Vertical green living walls are not just terribly Instagrammable, but also serve the almost equally important function of lowering the temperature around them and helping cut down on energy use, according to a recent study.
Researchers from the Hebrew University of Jerusalem examined green walls in a closed room for a year and a half, monitoring environmental indicators such as carbon dioxide levels, temperature, humidity, and the quality and pH levels of the irrigation water.
According to their study, published in the Building and Environmentjournal, certain plants can reduce the need for ventilation and air conditioning by using carbon dioxide from the air and transpiring water vapor into the room, thus reducing CO2 levels and cooling the air around the green wall.
The green walls, the researchers noted, reduced the need for air circulation by some 20 percent and lowered the temperature near the plants by about three to five degrees Celsius.

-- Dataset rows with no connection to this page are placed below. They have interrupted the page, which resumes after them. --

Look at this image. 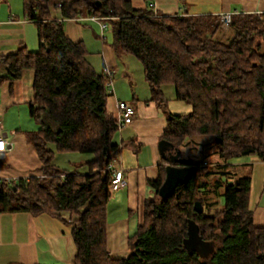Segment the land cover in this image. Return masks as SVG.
I'll return each instance as SVG.
<instances>
[{
	"label": "trees",
	"instance_id": "1",
	"mask_svg": "<svg viewBox=\"0 0 264 264\" xmlns=\"http://www.w3.org/2000/svg\"><path fill=\"white\" fill-rule=\"evenodd\" d=\"M23 1L38 27L39 51L22 47L1 63L11 82L26 70L35 72L30 107L39 130L29 141L43 168L40 177L0 180V213L69 214L77 246L72 264H264V227H256L250 202L252 178L231 170L241 158L264 163V12L234 13L225 28L220 15L156 16L129 0ZM82 18L108 22L103 30H112L111 46L121 59L142 63L158 105L169 103L164 87L171 86L177 100L192 108L169 116L163 140L183 150L200 139L211 153L193 159L197 174L167 199L158 195L167 172L150 182L156 196L146 203L125 259L113 258L108 248L107 205L121 130L108 111L113 73L106 68L98 74L85 43L67 36L62 20ZM57 153L91 156L89 173L57 166ZM213 156L216 165L208 168ZM197 202L203 214L196 212ZM191 221L202 241L213 244L210 254L187 248Z\"/></svg>",
	"mask_w": 264,
	"mask_h": 264
},
{
	"label": "crops",
	"instance_id": "2",
	"mask_svg": "<svg viewBox=\"0 0 264 264\" xmlns=\"http://www.w3.org/2000/svg\"><path fill=\"white\" fill-rule=\"evenodd\" d=\"M129 1L134 8L141 10L153 5L151 9L166 16L185 13L197 16L208 12H193L194 8H190L186 0ZM241 12H264V0H219V8L209 11V14ZM57 13L62 18L60 10ZM62 22L73 42L85 43L87 60L95 71L103 74L108 68L113 73L112 94L108 100L110 114L119 117L120 102L128 103L136 110L133 122L115 137L120 148L113 167L124 171L127 184L112 193L107 205L108 248L113 258L125 259L130 255V238L144 223L146 203L156 196L150 182L156 181L162 169L166 172L171 165L163 151V136L168 126L167 119L174 114L173 109L169 103L158 105L153 100L145 71L142 74L141 67L143 70L144 67L137 58L141 64L134 66L132 61V68L126 63L128 57L121 59L116 54L110 44L108 30L102 28L103 25L108 26L107 21L82 18L63 19ZM22 47L32 53L39 51L38 27L27 17L23 0H0V117L7 140L12 143L11 151L0 154V180L12 183L40 177L43 168L29 141V136L39 130L30 107L34 100L35 72L26 70L20 79L11 82L1 63L2 59L17 54ZM164 94L169 102L178 101L173 87H164ZM52 148L55 151V146ZM58 156L68 157V168L57 165ZM182 157L193 160L183 155V151ZM91 159V156L57 153L55 163L62 169L87 174L86 163ZM76 254L73 222L69 214L0 213V264H72Z\"/></svg>",
	"mask_w": 264,
	"mask_h": 264
},
{
	"label": "rangeland",
	"instance_id": "3",
	"mask_svg": "<svg viewBox=\"0 0 264 264\" xmlns=\"http://www.w3.org/2000/svg\"><path fill=\"white\" fill-rule=\"evenodd\" d=\"M189 7H193V12L197 13H206L209 14V11H213L214 9L219 8V0H186L185 2ZM240 9V8H238ZM234 14V13H233ZM58 16V13H56ZM223 18L225 17H231L232 21V13H225L220 15ZM59 17V16H58ZM224 21V20H223ZM223 25L225 28H228L229 26H226L224 23ZM107 35L109 39L112 38V30L108 29ZM133 58L134 60H132ZM132 61L136 64H141L139 61L132 56H128L126 59V63L133 68ZM142 74L144 72L143 68L141 67ZM169 106L174 114H189L192 111V108L187 105L184 102L181 101H174L169 102ZM205 141H201L198 139L195 143L187 144L185 145L183 151V155L190 157L194 160H199L205 156H209L211 153L210 151H207V149H204L203 145ZM70 154H76L78 156H82L81 154L77 153H70ZM217 157H211L210 159H207L208 162V168H211L212 166L216 164ZM68 157L64 156H58L57 157V165L61 166L62 168H68ZM207 168V167H206ZM70 169V168H69ZM231 170L235 173H237L240 176L243 177H252V191H251V206L254 211V222L256 227L263 228L264 227V163L261 161H258L254 157H246L239 159L235 164L234 167L231 168ZM225 199L223 197H220V202L222 205H224Z\"/></svg>",
	"mask_w": 264,
	"mask_h": 264
},
{
	"label": "water",
	"instance_id": "4",
	"mask_svg": "<svg viewBox=\"0 0 264 264\" xmlns=\"http://www.w3.org/2000/svg\"><path fill=\"white\" fill-rule=\"evenodd\" d=\"M163 145V151L165 154L167 153L168 156L166 158L170 161L171 165L166 170L167 177L159 190V197L167 199L174 194L178 185L188 183L197 174L198 168L193 160L182 157V150L180 148L166 141ZM195 210L199 214L204 213V207L200 202L196 203ZM186 246L190 251H196L201 255L210 254L214 251L213 244L202 241L200 229L192 221L190 222L189 239L186 241Z\"/></svg>",
	"mask_w": 264,
	"mask_h": 264
},
{
	"label": "built area",
	"instance_id": "5",
	"mask_svg": "<svg viewBox=\"0 0 264 264\" xmlns=\"http://www.w3.org/2000/svg\"><path fill=\"white\" fill-rule=\"evenodd\" d=\"M151 7L153 8V5ZM155 15L157 16L158 14L155 12ZM95 20H99V19H95ZM222 21L226 26H229L231 24V17H225L222 19ZM102 28L106 29L107 25H103ZM109 75L111 77L112 73L109 72ZM111 85L113 86V84ZM118 108H119L118 124L119 127L122 129L133 122L134 117L136 115V111L132 105L125 102H120ZM11 150H12V143H10L7 140L3 127V119L2 117H0V154L3 155ZM113 172H114V179L112 182V192H116L122 187H124L127 184V182L124 177L123 170L114 169Z\"/></svg>",
	"mask_w": 264,
	"mask_h": 264
}]
</instances>
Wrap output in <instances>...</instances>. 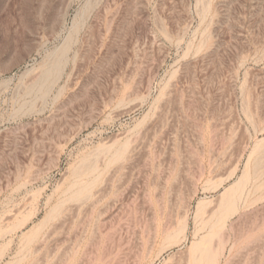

“Heating, cooling and ventilation systems of residential buildings are responsible for 27 percent of energy consumption and 17 percent of carbon dioxide emissions in the world,” explained study leader David Helman.
“In addition to this, the high energy consumption in cities is also responsible, among other things, for the ‘urban heat island’ phenomenon, a situation in which the temperature inside the city is between one and three degrees Celsius higher than the surrounding rural environment,” he said.
“The study’s results could encourage building planners and office owners to use plants to save energy and money while still meeting the required standard for ventilation in public buildings,” Helman added.
“In the near future, we plan to expand the research and publish a system based on artificial intelligence and image processing that will make the process of planning and maintaining the green wall simpler and more accessible, so that some of the routine maintenance operations can be performed automatically.”